Consistency Guarantees
Strong Consistency
VaultLink provides strong eventual consistency:
- All clients eventually converge to the same state
- Operations applied in causal order
- No data loss under normal operation
Ordering Guarantees
- Operations from the same client are applied in order
- Concurrent operations may be applied in any order
- Final result is independent of operation order (commutative)
Durability
- Operations are written to SQLite before acknowledgment
- SQLite ACID guarantees protect against data loss
- Clients retry failed uploads
Comparison with Other Approaches
Git-style Merging
| Aspect | Git Merge | VaultLink OT |
|---|---|---|
| Real-time | No | Yes |
| Manual conflict resolution | Yes | No |
| Branching | Yes | No |
| Automatic merge | Limited | Always |
| Use case | Code changes | Collaborative documents |
CRDTs (Conflict-free Replicated Data Types)
| Aspect | CRDTs | VaultLink (reconcile-text) |
|---|---|---|
| Operation tracking | Required (every keystroke) | Not required (end states only) |
| Editor freedom | Limited (must use CRDT-aware editor) | Unlimited (any text editor works) |
| Offline editing | Requires operation log | Works with file comparison |
| Server required | No | Yes |
| Memory overhead | Higher (tombstones, metadata) | Lower (versions only) |
| Infrastructure complexity | Higher | Lower |
| Best for | Controlled editing environments | Independent file editing (Obsidian, Vim, VS Code) |
Key insight: CRDTs are superior when you can capture every operation. reconcile-text is superior when users edit files independently with arbitrary tools—exactly VaultLink's scenario.

* _Tasks for this exercise_
1 > Name every aspect on which the passage on VaultLink's consistency guarantees compares CRDTs with VaultLink (reconcile-text).
2 > In the passage on VaultLink's consistency guarantees, at what point are operations written to SQLite?
3 > Carry on the passage on VaultLink's consistency guarantees from its final sentence.
The lines that come after this passage on VaultLink's consistency guarantees have no connection to it.

* _Listed records_
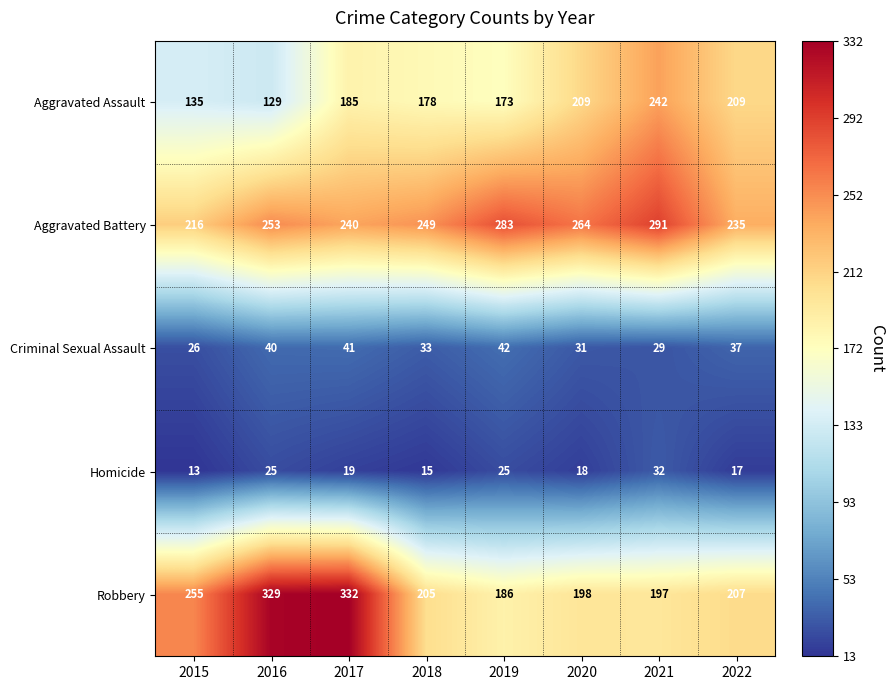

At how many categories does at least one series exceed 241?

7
==
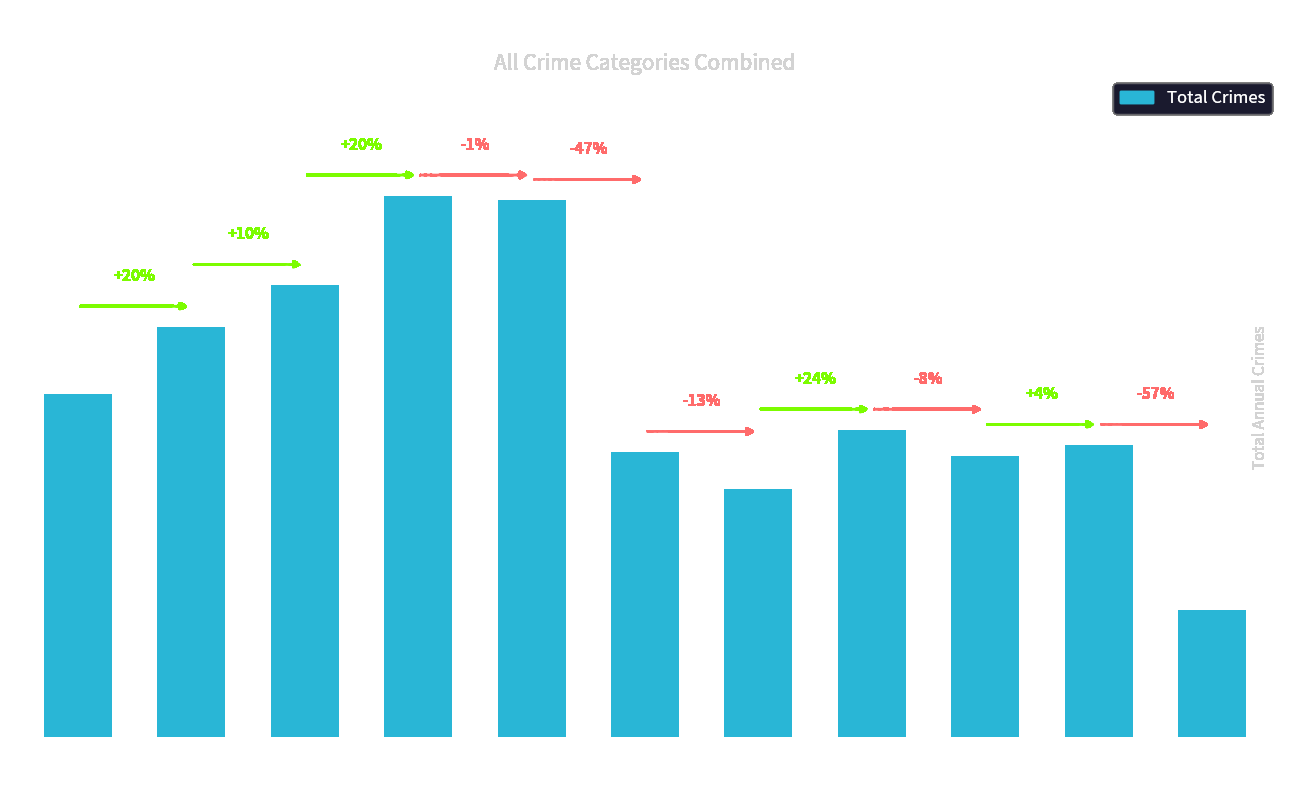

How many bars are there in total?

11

* _Responses by task_
1 > Operation tracking, editor freedom, offline editing, server required, memory overhead, infrastructure complexity, best for

2 > Before acknowledgment.

3 >
Last Write Wins
| Aspect | LWW | VaultLink OT |
|---|---|---|
| Data loss | Yes | No |
| Simplicity | High | Medium |
| User experience | Poor | Excellent |
| Performance | Best | Good |
Algorithm Details
Transformation Rules
When transforming operation A against operation B:
-
Insert vs Insert:
- If positions equal: Order by client ID
- If different positions: Adjust positions
-
Insert vs Delete:
- If insert in deleted range: Shift insert position
- If insert after delete: Adjust position by deleted length
-
Delete vs Delete:
- If ranges overlap: Merge delete ranges
- If ranges disjoint: Adjust positions
-
Retain vs Any:
- Retain operations don't conflict
- Simply adjust positions
Transformation Example
// Pseudo-code for transformation
fn transform(op_a: Operation, op_b: Operation) -> (Operation, Operation) {
match (op_a, op_b) {
(Insert(pos_a, text_a), Insert(pos_b, text_b)) => {
if pos_a < pos_b {
(op_a, Insert(pos_b + text_a.len(), text_b))
} else if pos_a > pos_b {
(Insert(pos_a + text_b.len(), text_a), op_b)
} else {
// Same position, use client ID to break tie
if client_id_a < client_id_b {
(op_a, Insert(pos_b + text_a.len(), text_b))
} else {
(Insert(pos_a + text_b.len(), text_a), op_b)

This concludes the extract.